Anti-spoofing: how do facial recognition systems resist scammers?

In this article I will try to summarize information about existing methods of liveness detection, which are used to protect against hacking facial recognition systems.

What are we protecting from?

With the development of cloud technologies and web services, more and more transactions are moving into the online environment. At the same time, more than 50% of online transactions (retail) are made from mobile devices.

The growing popularity of mobile transactions can not be accompanied by the active growth of cybercrime.

Online fraud cases are 81% more likely than fraud at point of sale.

16.7 million personal data of Americans were stolen only for 2017 ( Javelin Strategy and Research ). The damage from the fraud with the seizure of accounts amounted to $ 5.1 billion.

In Russia, according to Group-IB , for 2017, hackers stole more than a billion rubles from the owners of Android smartphones, which is 136% more than a year earlier.
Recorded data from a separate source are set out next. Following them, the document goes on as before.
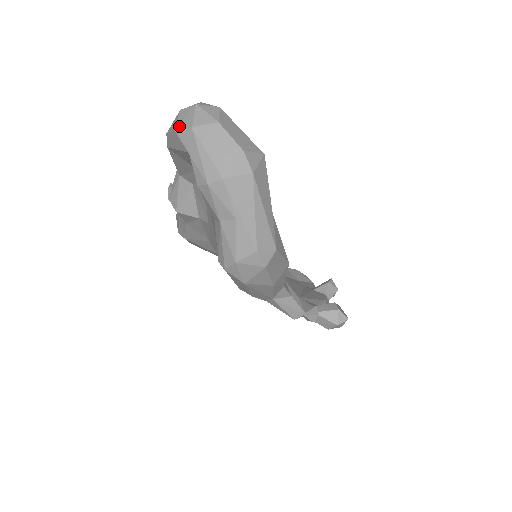
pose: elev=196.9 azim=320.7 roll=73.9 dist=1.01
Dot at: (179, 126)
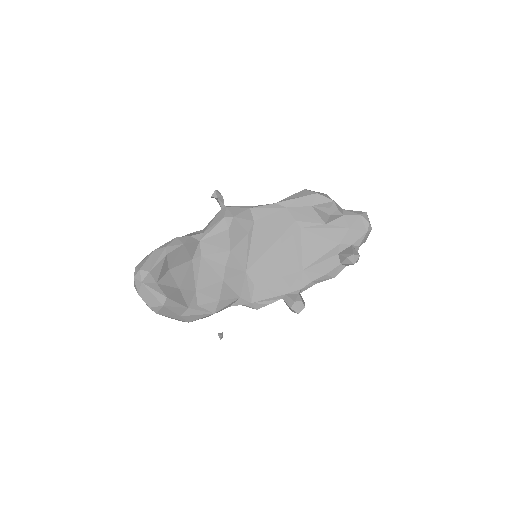
Dot at: occluded
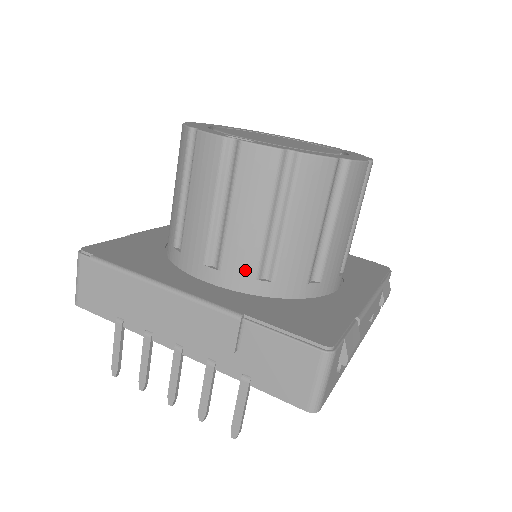
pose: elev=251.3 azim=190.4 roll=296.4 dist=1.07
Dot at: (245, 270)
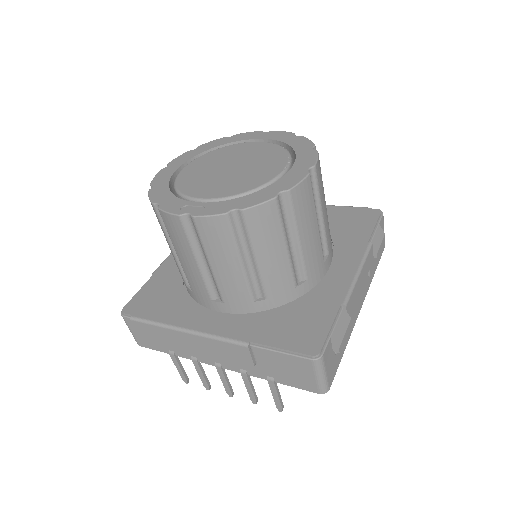
Dot at: (242, 299)
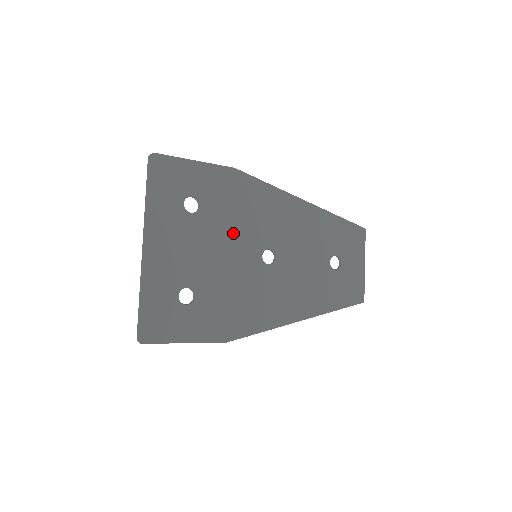
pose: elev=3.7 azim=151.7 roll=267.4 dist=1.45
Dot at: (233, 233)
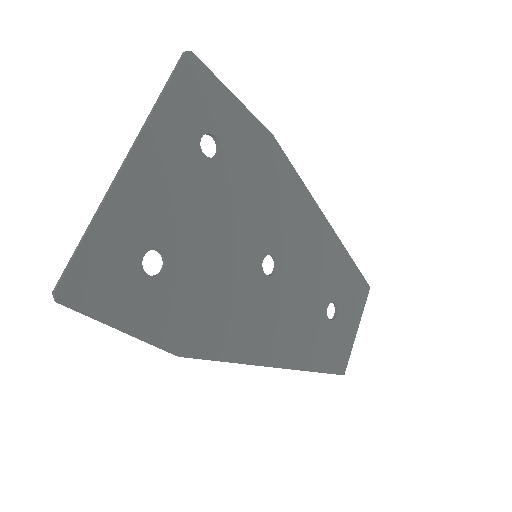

Traditional methods of ensuring security in remote authentication cases, for example, using test questions or SMS, are no longer so reliable thanks to improved user fraud and social engineering mechanisms. Here, biometrics is increasingly coming to the rescue, especially facial recognition.

According to Acuity Market Intelligence , by 2020 the total volume of biometric transactions, payment and non-payment, will exceed 800 million per year.

Face recognition technology is usually preferable due to the contactlessness and minimal requirements for user interaction, and at the same time, perhaps the most vulnerable to fraud attacks. An image of a person’s face is much easier to obtain than other biometric identifiers, such as a fingerprint or iris. Any photo of the user (obtained by taking close-up shots without the user's consent or from the Internet) can be used to deceive the system. This kind of attack, when a real user is replaced by a fraudster with a fake ID, is called spoofing.

Liveness detection methods

From time to time messages appear on the Internet about another successful attempt to deceive the facial recognition system. But do developers and researchers really take no action to improve the security of facial recognition systems? Of course, take. This is how liveness detection technologies appeared, the task of which is to check the identifier against a “live” user.

There are several classifications of liveness detection methods. First of all, they can be divided into hardware and software.

Hardware methods involve the use of additional equipment, for example, infrared cameras, thermal cameras, 3D cameras. Due to low sensitivity to lighting conditions and the ability to capture specific differences in images, these methods are considered the most reliable, in particular, according to the results of recent tests, the iPhone X, equipped with an infrared camera, turned out to be the only smartphone that successfully withstood attacks using a 3D face model. The disadvantages of such methods include the high cost of additional sensors and the complexity of integration into existing face recognition systems.

Hardware techniques are the perfect solution for mobile device manufacturers.

Unlike hardware, software methods do not require additional equipment (using a standard camera), which means that they are more accessible, at the same time, they are more vulnerable to spoofing, since the result of the check depends on factors such as lighting and camera resolution.

So, is it enough to buy a modern smartphone with biometrics and an infrared sensor “on board” and the problem is solved? It is a logical conclusion, if not for one BUT. According to forecasts, by 2020 only 35% of authentications will be carried out via biometrics embedded in mobile devices, while biometric mobile applications will be used in 65% of cases. There is one reason - such mobile devices are much more expensive, and therefore will not be widely used. This means that the focus is still shifting towards software methods that can work effectively on billions of devices with conventional cameras. On them and dwell in detail.

There are two types of software methods: active (dynamic) and passive (static).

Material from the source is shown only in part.